Exercise tasks:
1: According to the biography of Anne Mueller below, in what year did she join the civil service?
2: Resume the biography of Anne Mueller below, picking up after its final sentence.

Excerpted passage:
=====
Anne Mueller
Dame Anne Elisabeth Mueller, DCB (15 October 1930 – 8 July 2000) was a British civil servant and academic. She was Second Permanent Secretary at the Cabinet Office from 1984 to 1987 and then at HM Treasury from 1987 to 1990. She was Chancellor of De Montfort University from 1991 until 1995.
She was the first woman to become a Permanent Secretary at HM Treasury; the second was Sharon White in 2013. An obituary in The Guardian described her as "the most successful woman civil servant of her generation".[1]
Early and private life
She was born in Bombay. Her father Herbert Constantin Mueller (1891-1952) was a German businessman and her mother Phoebe Ann (née Beevers) (1901-1973) was an English teacher. Her parents met and married in India. They lived in Slovenia in the last 1930s, where they ran a vineyard.
She moved to England before the war broke out, and studied at St Helen and St Katharine School, in Abingdon, and then Wakefield Girls' High School. Her mother and then her father escaped to England; her mother was interned before joining the ATS. After the war, her parents moved to a farm in Rhodesia with her brother, while she remained at school in England.[2]
She won a scholarship to Somerville College, Oxford in 1949, where she read philosophy, politics and economics.
She married fellow civil servant James Hugh Robertson in 1958. They were divorced in 1978.
Career
She joined the civil service in 1953, working as an assistant principal at the Ministry of Labour and National Service . She suffered serious injuries in a car accident in 1956, while on secondment to the Organisation for European Economic Co-operation in France. She returned to work after two years of rehabilitation, but her injuries later gave her early arthritis.
=====
Dataset excerpts
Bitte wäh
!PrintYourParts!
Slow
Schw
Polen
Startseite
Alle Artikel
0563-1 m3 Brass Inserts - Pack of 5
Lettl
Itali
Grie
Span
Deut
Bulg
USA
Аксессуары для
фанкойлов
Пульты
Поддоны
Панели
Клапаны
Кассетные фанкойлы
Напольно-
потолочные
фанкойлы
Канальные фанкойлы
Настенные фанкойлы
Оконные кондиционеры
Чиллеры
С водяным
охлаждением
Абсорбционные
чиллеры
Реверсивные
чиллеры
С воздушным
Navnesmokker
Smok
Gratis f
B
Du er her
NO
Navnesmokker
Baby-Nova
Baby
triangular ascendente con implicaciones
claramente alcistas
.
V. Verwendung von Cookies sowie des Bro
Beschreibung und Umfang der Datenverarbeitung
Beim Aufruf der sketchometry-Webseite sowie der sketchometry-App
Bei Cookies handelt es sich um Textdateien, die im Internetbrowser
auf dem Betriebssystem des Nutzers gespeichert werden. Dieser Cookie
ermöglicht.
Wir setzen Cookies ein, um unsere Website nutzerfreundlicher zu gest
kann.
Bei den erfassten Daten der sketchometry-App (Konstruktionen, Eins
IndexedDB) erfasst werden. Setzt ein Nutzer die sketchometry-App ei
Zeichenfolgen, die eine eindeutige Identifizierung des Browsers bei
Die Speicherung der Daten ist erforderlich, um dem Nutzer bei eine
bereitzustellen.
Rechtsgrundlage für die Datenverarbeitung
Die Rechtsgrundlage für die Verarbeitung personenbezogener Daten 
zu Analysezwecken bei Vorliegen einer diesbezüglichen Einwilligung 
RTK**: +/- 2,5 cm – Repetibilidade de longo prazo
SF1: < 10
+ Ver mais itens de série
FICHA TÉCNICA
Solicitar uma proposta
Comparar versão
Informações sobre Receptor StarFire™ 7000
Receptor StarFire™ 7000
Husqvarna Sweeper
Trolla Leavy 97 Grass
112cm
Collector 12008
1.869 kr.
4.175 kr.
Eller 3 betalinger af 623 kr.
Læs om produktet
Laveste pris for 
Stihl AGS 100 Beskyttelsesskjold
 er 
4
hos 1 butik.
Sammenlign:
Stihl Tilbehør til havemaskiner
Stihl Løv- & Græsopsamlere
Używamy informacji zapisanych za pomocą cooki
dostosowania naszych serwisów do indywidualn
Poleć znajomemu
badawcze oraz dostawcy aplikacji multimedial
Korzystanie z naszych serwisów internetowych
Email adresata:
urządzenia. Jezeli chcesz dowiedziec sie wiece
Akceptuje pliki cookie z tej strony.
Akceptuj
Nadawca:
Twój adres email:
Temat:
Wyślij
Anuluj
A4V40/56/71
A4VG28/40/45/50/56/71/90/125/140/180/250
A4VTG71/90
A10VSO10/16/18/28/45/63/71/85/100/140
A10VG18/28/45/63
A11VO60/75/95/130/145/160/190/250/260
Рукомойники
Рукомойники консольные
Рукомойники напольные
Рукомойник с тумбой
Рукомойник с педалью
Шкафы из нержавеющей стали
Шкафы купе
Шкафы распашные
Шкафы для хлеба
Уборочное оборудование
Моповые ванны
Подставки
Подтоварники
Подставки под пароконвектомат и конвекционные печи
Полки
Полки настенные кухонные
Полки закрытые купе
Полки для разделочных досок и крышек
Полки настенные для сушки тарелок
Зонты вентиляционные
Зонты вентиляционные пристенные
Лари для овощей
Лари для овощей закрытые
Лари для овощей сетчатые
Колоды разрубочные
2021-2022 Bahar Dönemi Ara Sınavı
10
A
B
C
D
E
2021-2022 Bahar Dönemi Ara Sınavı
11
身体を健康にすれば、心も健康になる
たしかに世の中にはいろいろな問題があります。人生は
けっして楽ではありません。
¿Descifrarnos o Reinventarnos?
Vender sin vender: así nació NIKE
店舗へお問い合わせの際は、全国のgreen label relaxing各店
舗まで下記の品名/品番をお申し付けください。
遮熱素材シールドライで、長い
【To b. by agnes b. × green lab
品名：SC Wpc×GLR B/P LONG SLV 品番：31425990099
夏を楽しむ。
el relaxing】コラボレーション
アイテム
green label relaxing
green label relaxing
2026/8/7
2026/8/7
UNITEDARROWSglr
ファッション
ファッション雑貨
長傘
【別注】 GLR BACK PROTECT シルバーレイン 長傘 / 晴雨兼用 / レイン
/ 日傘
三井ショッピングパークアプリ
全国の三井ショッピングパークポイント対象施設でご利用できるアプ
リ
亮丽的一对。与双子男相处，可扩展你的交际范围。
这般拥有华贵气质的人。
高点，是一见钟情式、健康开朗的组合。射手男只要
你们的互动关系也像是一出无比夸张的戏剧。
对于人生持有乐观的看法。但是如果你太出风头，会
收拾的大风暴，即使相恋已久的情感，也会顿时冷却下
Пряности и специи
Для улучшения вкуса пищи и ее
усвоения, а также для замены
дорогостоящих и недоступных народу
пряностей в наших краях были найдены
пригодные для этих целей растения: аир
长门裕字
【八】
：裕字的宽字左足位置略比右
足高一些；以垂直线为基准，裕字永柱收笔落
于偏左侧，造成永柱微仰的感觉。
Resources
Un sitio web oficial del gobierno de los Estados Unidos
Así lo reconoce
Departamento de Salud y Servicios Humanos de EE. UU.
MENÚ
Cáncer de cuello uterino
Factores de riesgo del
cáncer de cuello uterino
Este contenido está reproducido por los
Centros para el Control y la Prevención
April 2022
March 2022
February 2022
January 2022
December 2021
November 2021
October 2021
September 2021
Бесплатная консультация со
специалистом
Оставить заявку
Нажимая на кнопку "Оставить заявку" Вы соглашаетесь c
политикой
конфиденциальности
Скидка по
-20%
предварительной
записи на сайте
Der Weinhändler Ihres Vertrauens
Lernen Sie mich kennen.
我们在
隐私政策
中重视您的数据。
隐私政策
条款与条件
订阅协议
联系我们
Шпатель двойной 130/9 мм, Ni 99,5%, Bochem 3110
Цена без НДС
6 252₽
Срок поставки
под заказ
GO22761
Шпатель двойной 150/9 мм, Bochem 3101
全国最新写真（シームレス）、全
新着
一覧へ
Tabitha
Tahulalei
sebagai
=====
Task responses:
1: 1953

2:
She worked with Lawrence Helsby at the Ministry of Labour from 1958, and moved with him to HM Treasury in 1963.[2]
She became an undersecretary at the Department of Trade and Industry in 1972, and then a deputy secretary in 1977. She moved to the Cabinet Office in 1984, where she became Second Permanent Secretary, responsible for reforming the pay and management of the civil service, and continued that role as Second Permanent Secretary at HM Treasury from 1987 to 1990. She was diagnosed with Parkinson's disease in the late 1980s.
She became a governor at De Montfort University (Leicester) in 1988. After she retired from the civil service, she was Chancellor of De Montfort University from 1991 until 1995. She also worked for CARE International from 1992, and was a director of BSkyB.[1]
She was also associated with the Institute of Management Studies, Manchester Business School, Templeton College, Oxford, and Queen Mary and Westfield College, London.[2]
She became a Companion of the Order of the Bath (CB) in 1980 and advanced to DCB in 1988, the second woman to become a or Dame Commander of the Order of the Bath.
She died at Chelsea and Westminster Hospital. A memorial service was held at Westminster Abbey on 3 October 2000.